1. It can help to treat or slow the effects of dementia and Alzheimer’s – Dementia and Alzheimer’s are difficult diseases and issues to deal with.  Playing some of these games can keep your mind sharp and young.

2. Helps to improve memory skills – These types of games can help to improve your memory skills.  Playing some of these games daily can help you to remember more and easier.

3. Can help to improve your patience – Card games can be extremely difficult to beat.  These types of games can help you improve your patience, especially when you have to continually restart.

4. Can increase your concentration powers – If you have ever had any problem concentrating then you should try one or more of these games.  Daily play can help you to improve the way you think about everything.

5. It can help with your critical thinking skills – Mahjong and Sudoku especially can improve your concentration.  It is difficult to sit and think about completing games, let alone winning them.  Taking even 15 minutes to complete one of these games can improve the way you concentrate on everyday tasks.

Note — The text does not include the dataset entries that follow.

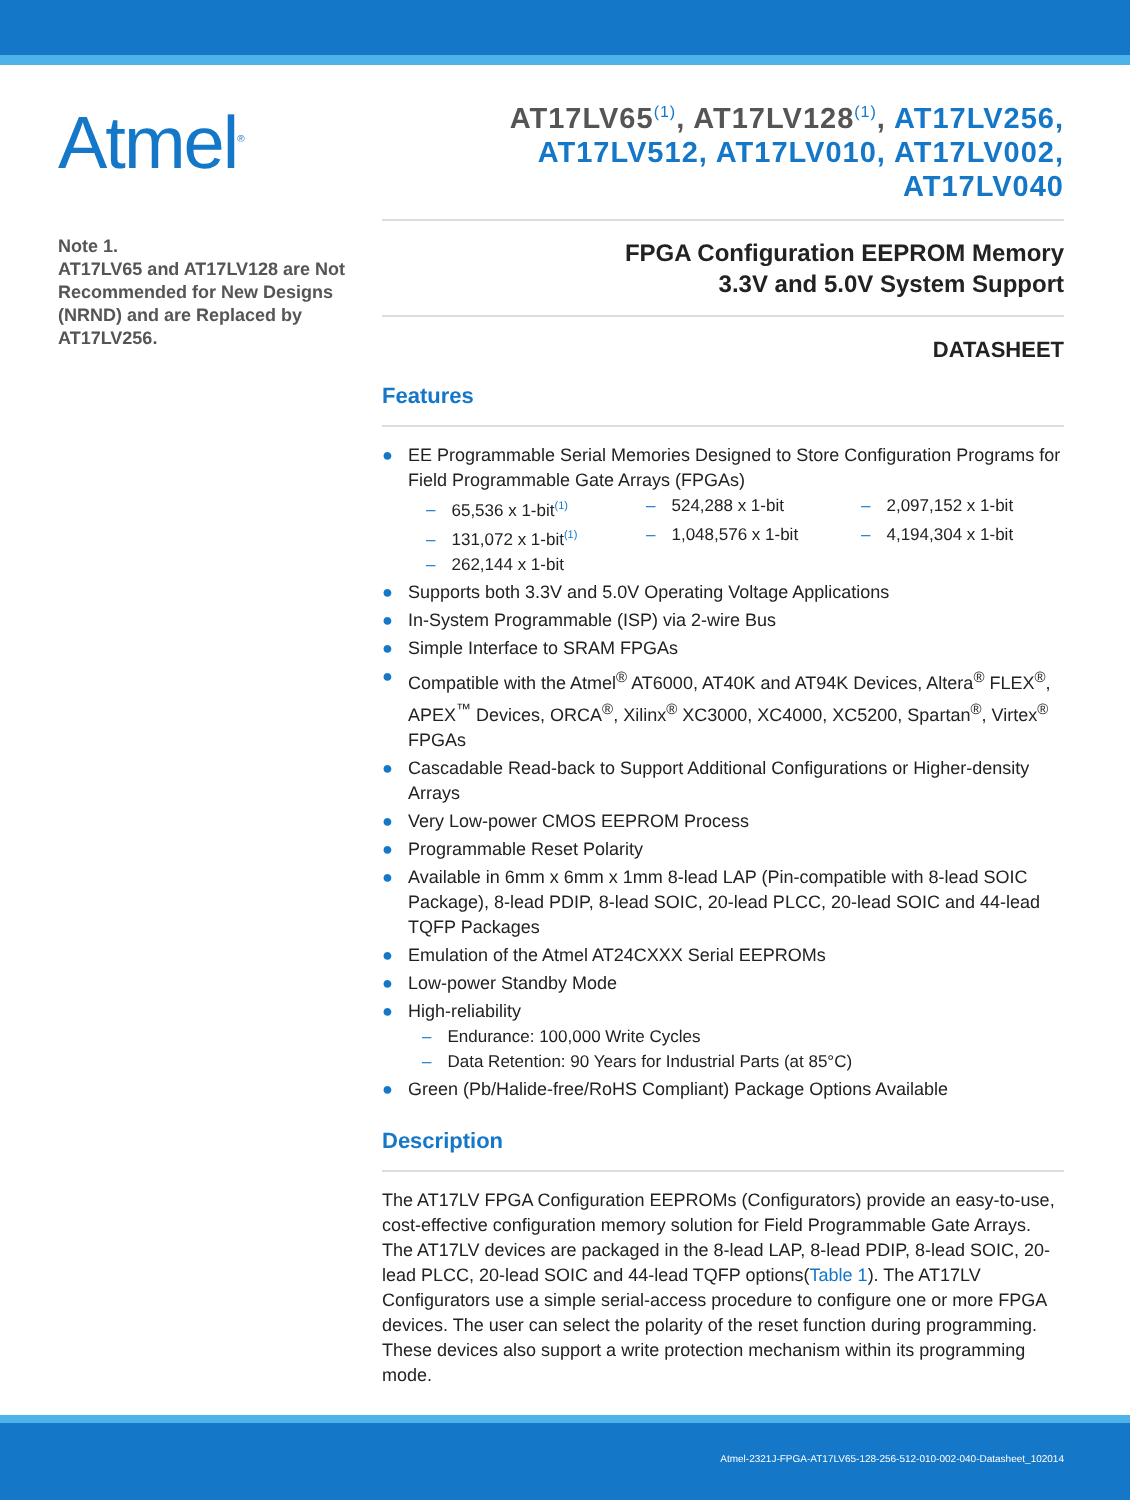Atmel<sup>®</sup>
Note 1.
AT17LV65 and AT17LV128 are Not Recommended for New Designs (NRND) and are Replaced by AT17LV256.
AT17LV65<sup>(1)</sup>, AT17LV128<sup>(1)</sup>, AT17LV256, AT17LV512, AT17LV010, AT17LV002, AT17LV040
FPGA Configuration EEPROM Memory
3.3V and 5.0V System Support
DATASHEET
Features
● EE Programmable Serial Memories Designed to Store Configuration Programs for Field Programmable Gate Arrays (FPGAs)
– 65,536 x 1-bit<sup>(1)</sup>
– 524,288 x 1-bit
– 2,097,152 x 1-bit
– 131,072 x 1-bit<sup>(1)</sup>
– 1,048,576 x 1-bit
– 4,194,304 x 1-bit
– 262,144 x 1-bit
● Supports both 3.3V and 5.0V Operating Voltage Applications
● In-System Programmable (ISP) via 2-wire Bus
● Simple Interface to SRAM FPGAs
● Compatible with the Atmel<sup>®</sup> AT6000, AT40K and AT94K Devices, Altera<sup>®</sup> FLEX<sup>®</sup>, APEX<sup>™</sup> Devices, ORCA<sup>®</sup>, Xilinx<sup>®</sup> XC3000, XC4000, XC5200, Spartan<sup>®</sup>, Virtex<sup>®</sup> FPGAs
● Cascadable Read-back to Support Additional Configurations or Higher-density Arrays
● Very Low-power CMOS EEPROM Process
● Programmable Reset Polarity
● Available in 6mm x 6mm x 1mm 8-lead LAP (Pin-compatible with 8-lead SOIC Package), 8-lead PDIP, 8-lead SOIC, 20-lead PLCC, 20-lead SOIC and 44-lead TQFP Packages
● Emulation of the Atmel AT24CXXX Serial EEPROMs
● Low-power Standby Mode
● High-reliability
– Endurance: 100,000 Write Cycles
– Data Retention: 90 Years for Industrial Parts (at 85°C)
● Green (Pb/Halide-free/RoHS Compliant) Package Options Available
Description
The AT17LV FPGA Configuration EEPROMs (Configurators) provide an easy-to-use, cost-effective configuration memory solution for Field Programmable Gate Arrays. The AT17LV devices are packaged in the 8-lead LAP, 8-lead PDIP, 8-lead SOIC, 20-lead PLCC, 20-lead SOIC and 44-lead TQFP options(Table 1). The AT17LV Configurators use a simple serial-access procedure to configure one or more FPGA devices. The user can select the polarity of the reset function during programming. These devices also support a write protection mechanism within its programming mode.
Atmel-2321J-FPGA-AT17LV65-128-256-512-010-002-040-Datasheet_102014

Play these games all the time.

You should be making sure that you are keeping your brain active and strengthening it when you can.  You should also be able to have fun while you are keeping your brain sharp.  These games are designed to help you do just that. Each and every one of these games are fun and can help to improve your mental health. If you would like a more in-depth

Adding to your social life.

Some of these games can be played with others, sometimes they cannot.  When you are playing these games with others a benefit to them is an improvement in your social life and interactions.  Playing these games by yourself can help you to get better when you do play with others.  This can be a great addition to your social life.  Some websites even have it to where you can talk to the people you are playing with over online chat.

In the end.

Playing games like Mahjong and Sudoku can help you to improve your brain function to the point that you might end up avoiding dementia.  You can keep your brain active and enhance your vocabulary by doing crossword puzzles and you can increase your patience and concentration by playing all of these games.